What resources list NZ criminals?
Official resources include NZ History’s crime timeline, the Te Ara Encyclopedia’s violent crime entries, the NZ Police Museum’s 19th-century mugshot collection, and the District Courts’ searchable criminal judgments database. Media outlets like NZ Herald maintain lists of notable offenders.
How to access NZ criminal records?
The District Courts website offers searchable criminal judgment records for recent cases. Historical records are available through NZ History, Te Ara, and the NZ Police Museum. Physical court records can be requested through the Ministry of Justice, though some older records have been transferred to Archives New Zealand.
What is the NZ Police wanted list?
New Zealand Police operate a wanted persons database, but no unified public-facing wanted list exists that updates in real time.

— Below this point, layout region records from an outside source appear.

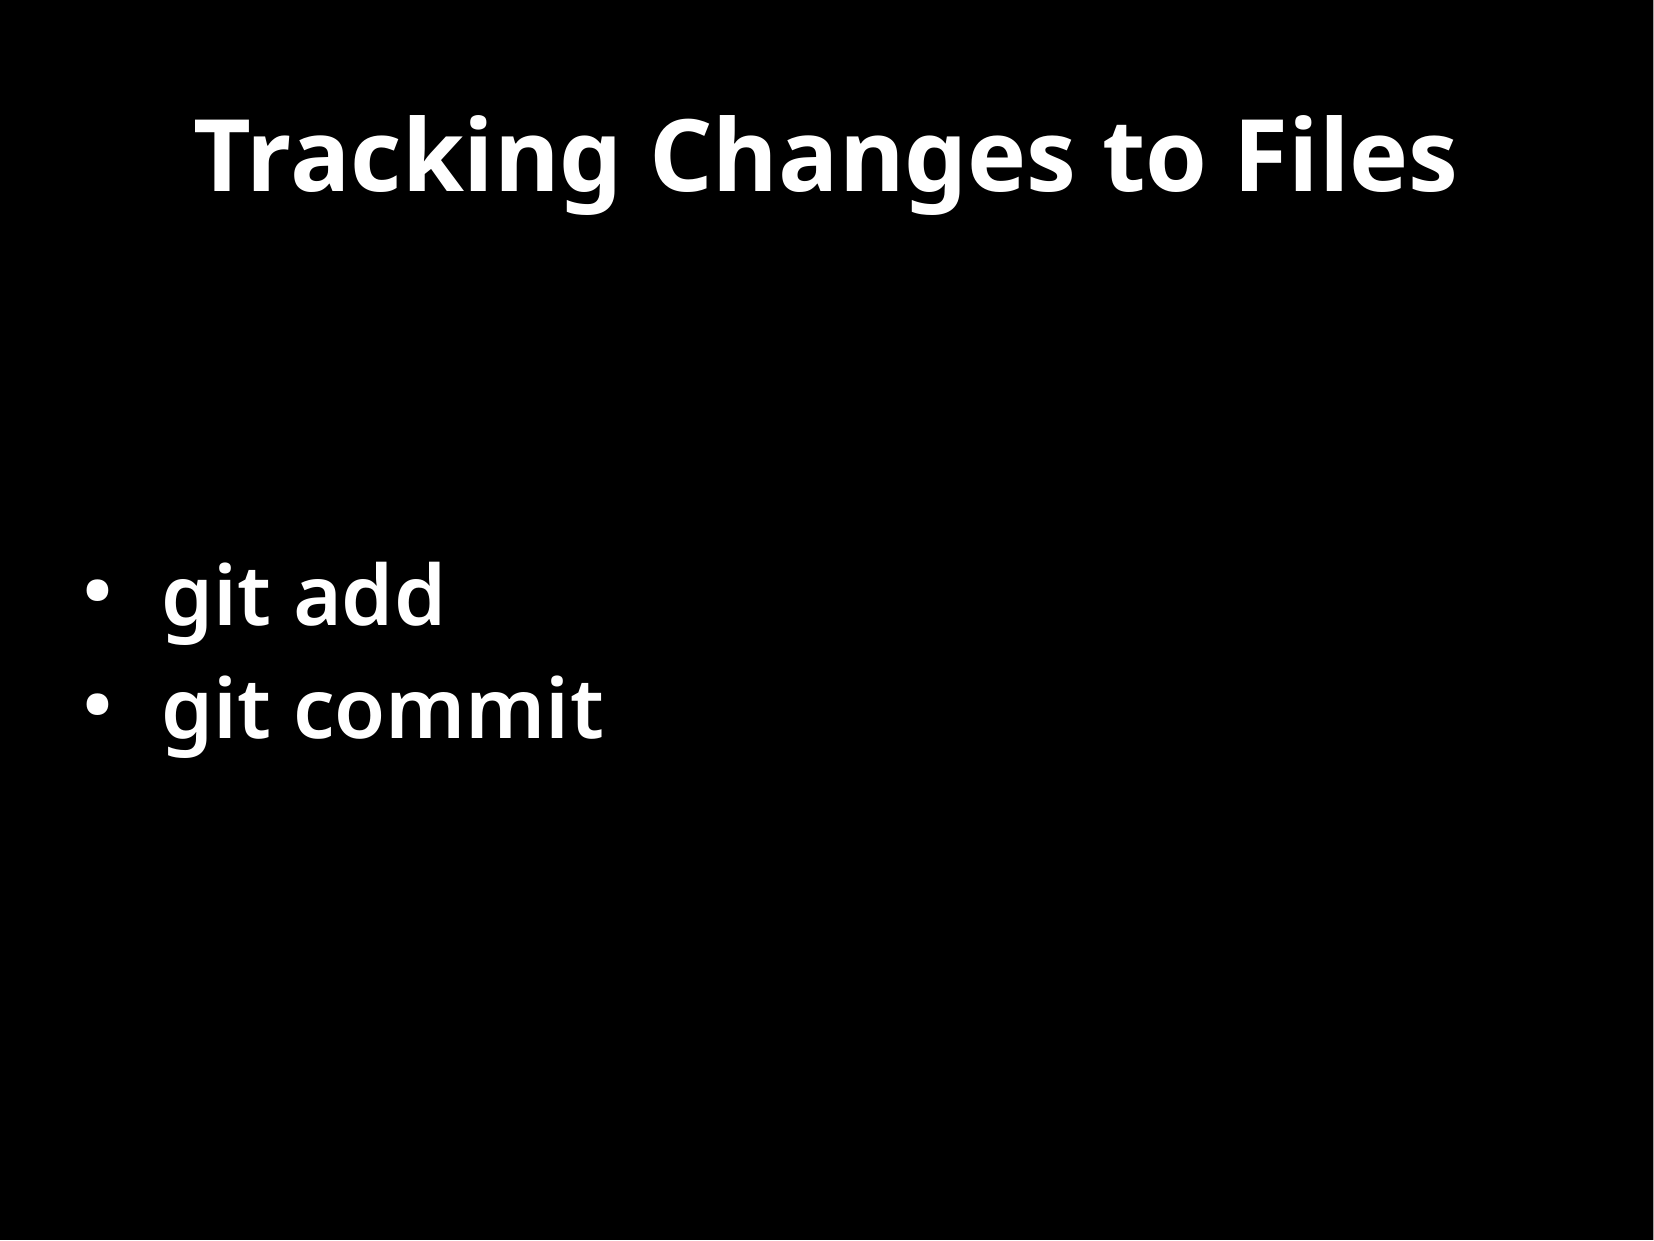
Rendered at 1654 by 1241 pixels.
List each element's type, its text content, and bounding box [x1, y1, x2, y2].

title Tracking Changes to Files [82, 49, 1571, 125]
subtitle git add git commit [82, 125, 1571, 1174]
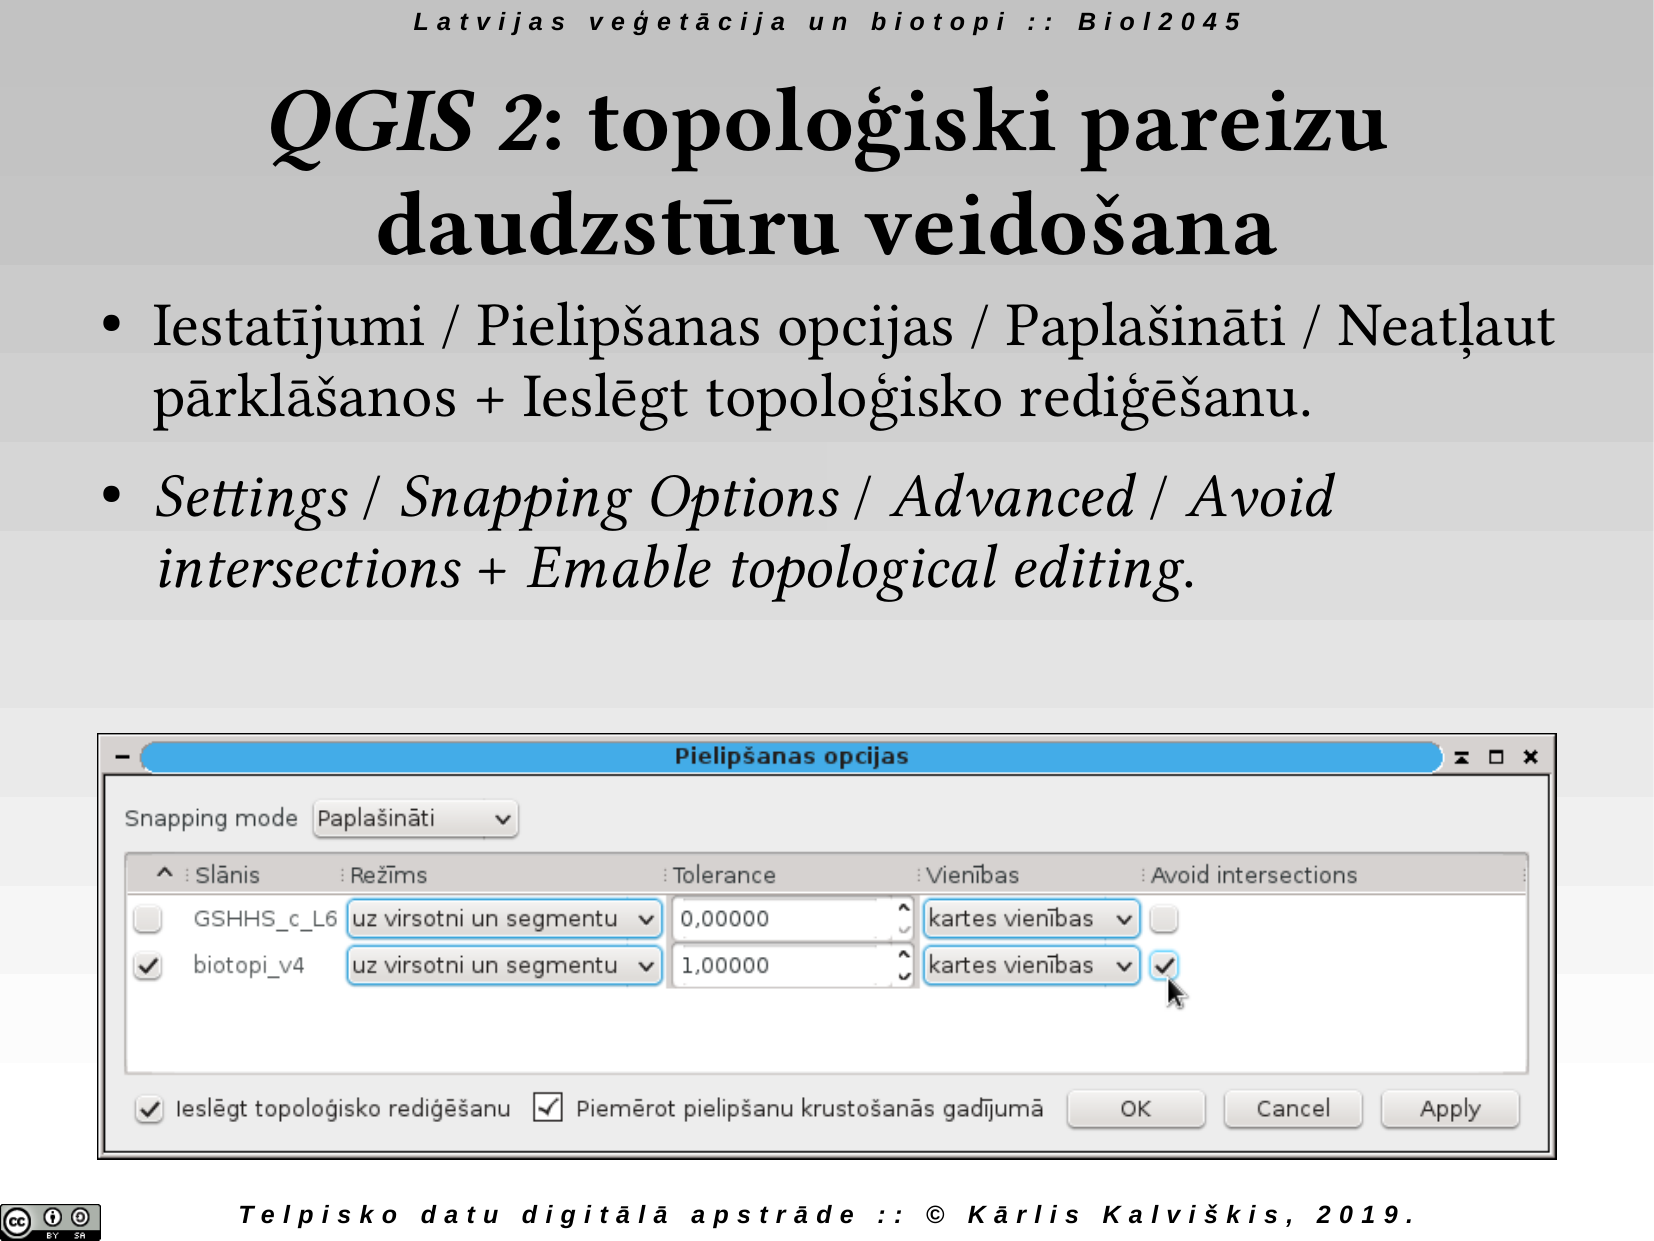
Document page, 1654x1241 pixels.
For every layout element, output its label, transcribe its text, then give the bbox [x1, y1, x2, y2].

Most wanted alerts are issued selectively through media releases and the Police website for high-priority cases. The absence of a comprehensive public wanted list reflects operational security considerations.
Where to find list of murders in New Zealand?
NZ History maintains a comprehensive crime timeline covering murders from 1840 to the present, verified against official records. Wikipedia’s New Zealand criminals category provides breadth but less rigorous fact-checking. The Te Ara Encyclopedia covers specific controversial cases in detail. No single government database offers a fully searchable murders list for public use.